While, at first blush, a quick read of the case may cause chapter 7 trustees (and their attorneys) to blanche (since the levy seemed to occur less than ninety days before the petition date), the Ninth Circuit’s reasoning appears solid, given the specific facts of this case, the timing of the pre-petition events, and its review and application of the applicable state law.  Query whether the result would have been different if any of the pre-chapter 7 events had not been a factor in the proceeding. 

Also, this author is curious about the use of the word “satisfied” by the Ninth Circuit: C.C.P. section 700.140(f) states that the lien terminates when the amount levied upon is paid.  The Ninth Circuit, although referring to this section, repeatedly uses the word “satisfied”: “[t]he Bank has since abandoned any claim to assets other than the levied funds. Elliott cites no authority supporting the proposition that he can avoid a lien that was satisfied prior to the filing of his bankruptcy petition.”  It appears that part of the affirmance is based upon the fact that there was no more lien as of the petition date.  Perhaps this distinction – satisfaction versus termination – is of no significance in the bigger picture.    

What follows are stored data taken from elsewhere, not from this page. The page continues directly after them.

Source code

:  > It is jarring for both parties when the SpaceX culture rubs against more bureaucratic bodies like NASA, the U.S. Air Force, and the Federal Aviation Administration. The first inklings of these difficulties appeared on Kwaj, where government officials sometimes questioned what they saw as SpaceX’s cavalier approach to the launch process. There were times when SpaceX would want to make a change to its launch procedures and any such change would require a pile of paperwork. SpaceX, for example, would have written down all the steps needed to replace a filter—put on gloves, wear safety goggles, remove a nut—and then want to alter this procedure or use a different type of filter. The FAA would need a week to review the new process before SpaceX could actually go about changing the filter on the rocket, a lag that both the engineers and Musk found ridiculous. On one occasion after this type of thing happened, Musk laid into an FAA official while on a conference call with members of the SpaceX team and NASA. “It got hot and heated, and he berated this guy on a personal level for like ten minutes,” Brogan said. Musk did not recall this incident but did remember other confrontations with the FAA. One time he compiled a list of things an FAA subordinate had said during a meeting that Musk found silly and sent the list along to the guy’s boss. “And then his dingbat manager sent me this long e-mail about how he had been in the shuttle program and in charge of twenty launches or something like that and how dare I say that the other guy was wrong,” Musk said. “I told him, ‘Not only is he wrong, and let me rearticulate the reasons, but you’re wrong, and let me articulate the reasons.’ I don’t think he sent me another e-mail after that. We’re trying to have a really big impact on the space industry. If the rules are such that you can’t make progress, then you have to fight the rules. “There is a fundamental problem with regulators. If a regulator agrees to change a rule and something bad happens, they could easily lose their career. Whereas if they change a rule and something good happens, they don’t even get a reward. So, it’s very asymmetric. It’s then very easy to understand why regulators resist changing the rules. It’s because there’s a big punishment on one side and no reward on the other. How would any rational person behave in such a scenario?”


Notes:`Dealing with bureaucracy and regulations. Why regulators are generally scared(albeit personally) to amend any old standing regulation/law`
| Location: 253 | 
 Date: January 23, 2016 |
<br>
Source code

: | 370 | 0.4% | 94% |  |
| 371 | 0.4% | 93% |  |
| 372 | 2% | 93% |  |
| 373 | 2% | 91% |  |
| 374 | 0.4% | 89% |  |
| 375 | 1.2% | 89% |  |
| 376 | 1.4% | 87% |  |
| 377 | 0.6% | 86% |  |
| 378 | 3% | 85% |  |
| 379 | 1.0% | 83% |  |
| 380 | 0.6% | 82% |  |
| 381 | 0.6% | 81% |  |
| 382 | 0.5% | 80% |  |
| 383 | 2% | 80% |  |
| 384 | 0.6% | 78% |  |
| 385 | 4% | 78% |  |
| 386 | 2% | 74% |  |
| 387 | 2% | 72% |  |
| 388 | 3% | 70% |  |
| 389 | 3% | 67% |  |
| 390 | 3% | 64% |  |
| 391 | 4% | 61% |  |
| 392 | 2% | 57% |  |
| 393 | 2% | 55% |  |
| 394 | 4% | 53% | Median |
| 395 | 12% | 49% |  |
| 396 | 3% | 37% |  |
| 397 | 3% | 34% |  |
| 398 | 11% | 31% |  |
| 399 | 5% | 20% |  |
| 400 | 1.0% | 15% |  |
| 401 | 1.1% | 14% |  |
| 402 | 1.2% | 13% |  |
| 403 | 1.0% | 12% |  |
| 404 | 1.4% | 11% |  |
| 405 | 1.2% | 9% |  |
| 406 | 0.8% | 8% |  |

These materials were authored by Kathleen A. Cashman-Kramer, Of Counsel at Sullivan Hill Rez & Engel (, with editorial contributions from ILC member Hon. Meredith Jury (ret.).

[1] In the state court the debtor argued that the IRA funds should be treated as exempt under C.C.P. section 704.115,  which shields from money judgments private retirement plans, profit-sharing plans designed for retirement purposes, and other forms of retirement assets and exempts them “only to the extent necessary to provide for the support of the judgment debtor when [he] retires . . . taking into account all resources that are likely to be available[.]”  When he commenced his Chapter 7 case, he changed the basis of his exemption to C.C.P. section 703.140(b)(10)(E), which provides that a debtor may exempt “[a] payment under a stock bonus, pension, profit-sharing, annuity, or similar plan or contract on account of illness, disability, death, age, or length of service, to the extent reasonably necessary for the support of the debtor and any dependent of the debtor, . . .” subject to certain exceptions.

[2]Which provides: “(f)  When the amount levied upon pursuant to this section is paid to the levying officer, the execution lien on the deposit account levied upon terminates.”